The Best Fatherly Characters in Recent Film

June 18, 2016

Each dad is one-of-a-kind. Whether he’s silly or serious, completely embarrassing or way cooler than us, we’ve got to love him. In honor of Father’s Day, the New York Film Academy is looking back at some of the greatest father figures in recent films, even the ones who are absolutely mad.

My Big Fat Greek Wedding

Gus Portokalos (Played by Michael Constantine)

big fat greek wedding

As the patriarch of the Portokalos family, Gus (Michael Constantine) appears to have taken it upon himself to control his daughter’s life, and make sure she is growing into the Greek woman he wants her to be. He humiliates her throughout her childhood, preaching Greek lessons to her peers as he drives the carpool to school. Continuing into adulthood, Gus makes it his mission to marry Toula off to a Greek man. Despite his craziness, Gus is more than a comic relief. In his total cluelessness and love affair with Windex, some of us can’t help but be reminded of our dads’ particularities, attachments to certain objects, and steadfast desires for their kids’ happiness.


Big Daddy (Played by Nicolas Cage)

His name says it all. Cop-turned-vigilante Big Daddy (Nicolas Cage) has spent the past several years fighting crime with his daughter, Hit-Girl (Chloë Grace Moretz). Impeccably self-trained and talented in a variety of combat methods, this father-daughter team makes Batman and Robin look like amateurs. Many of us would agree with fellow vigilante Kick-Ass’s (Aaron Johnson) evaluation of Big Daddy: “your dad was insane.” Still, we can forgive the fact that he taught Hit-Girl how to wield a nunchuck instead of taking her to soccer practice because she is his utmost priority and, in the end, he sacrifices his life to protect her.

Little Miss Sunshine

Grandpa Edwin Hoover (Played by Alan Arkin)

Perhaps this heroin-snorting, foul-mouthed grandpa isn’t the best role model, but one thing’s for certain: out of any member of the Hoover family, he is the most supportive of granddaughter, Olive (Abigail Breslin). After being kicked out of a senior living facility, Grandpa Edwin (Alan Arkin) moves in with Olive’s family, where he spends his days training her to compete in pageants (not that he has any authority on the matter). The family eventually agrees to road trip to the Little Miss Sunshine beauty pageant so that Olive can compete.
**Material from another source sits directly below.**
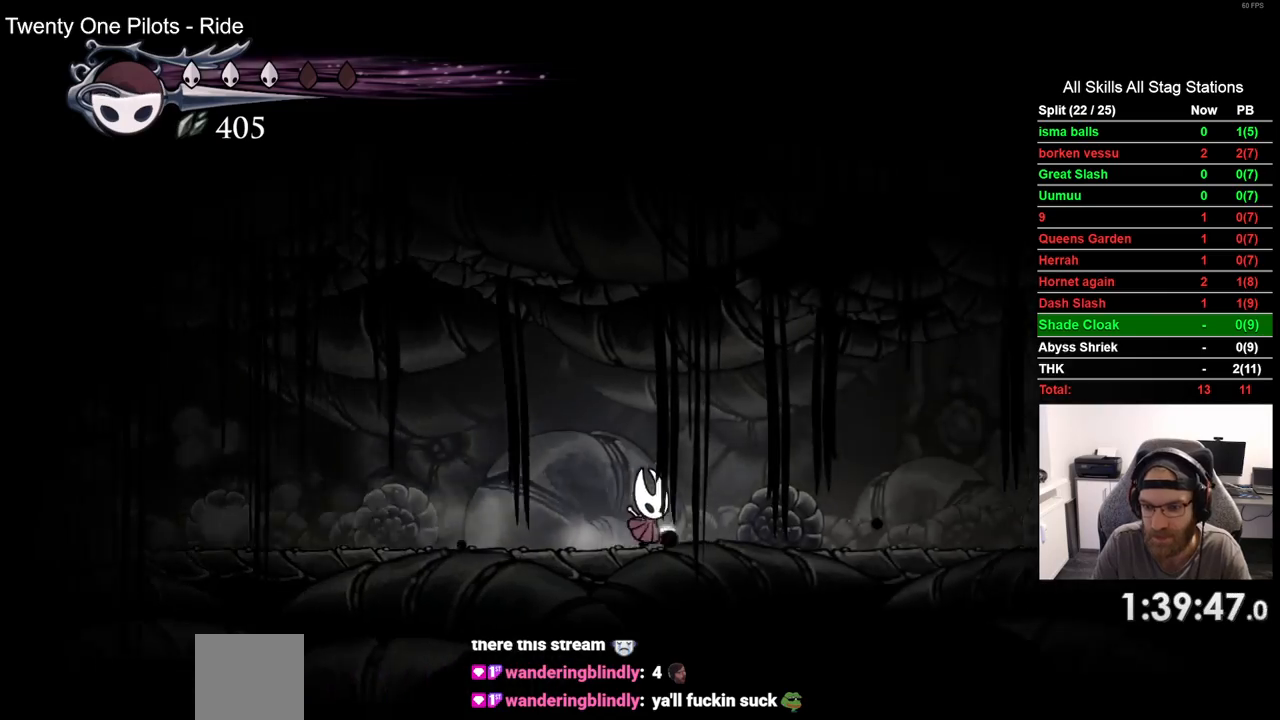
Gameplay with a controller (PlayStation layout); each line is a JSON object with the inputs held at the frame after it. "events" lists button and stick changes between this image and that frame as [ms after this image, input, new state], when the widget could be followed in between. Not read: R1.
{"buttons": ["DPAD_RIGHT"], "left_stick": "center", "right_stick": "center", "events": [[183, "R2", "up"]]}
In the iconic final scene, she performs the raunchy dance that Grandpa Edwin choreographed for her and it serves as a sort of symbolic ode to his relationship with Olive and the way he hoped to make her feel like “the most beautiful girl in the world.”

Despicable Me

Gru (Voiced by Steve Carell)

Despicable super villain Gru (Steve Carell) may have built himself an army of minions and a repertoire of successful robberies, but there’s still room in his heart for love. Gru adopts three orphans to help him execute a villainous scheme, but, as time goes on, he grows to care about them a great deal, proving in the end that he will go to any length to protect them. A dad who tries to make his daughter happy by putting on a full-fledged ballet recital in his evil lair is a good dad in our books.

That’s What I Am

Mr. Simon (Played by Ed Harris)

In this coming-of-age drama set in the sixties, the school’s beloved English teacher, Mr. Simon (Ed Harris), is the most father-like figure. A champion of overcoming adversity, Mr. Simon shows his students how to be resilient when a perturbed parent tries to get Mr. Simon fired for being gay. Before gracefully exiting the school, Mr. Simon provides his students with fun and unconventional lessons, doles out wisdom and rightful discipline, and comforts the students who are victims of bullying. His endless compassion for the students is heart-wrenching.

Definitely, Maybe

Will Hayes (Played by Ryan Reynolds)

In this suspenseful and heartwarming rom-com, eleven-year-old Maya (Abigail Breslin) questions her father, Will (Ryan Reynolds), incessantly about his impending divorce from her mother. At last, giving way to her demands for information, Will tells her “a love story mystery,” in which he assigns fake names to the women he’d seriously dated, allowing her to try to guess which of them is her mom. He gives Maya a lot of agency throughout the film to comment on the things around her, whether that means regurgitating lines from her school’s health class or evaluating Will’s romantic life. Throughout the film’s narrative, the overwhelming consistency seems to be that Will and Maya will always have each other, if no one else.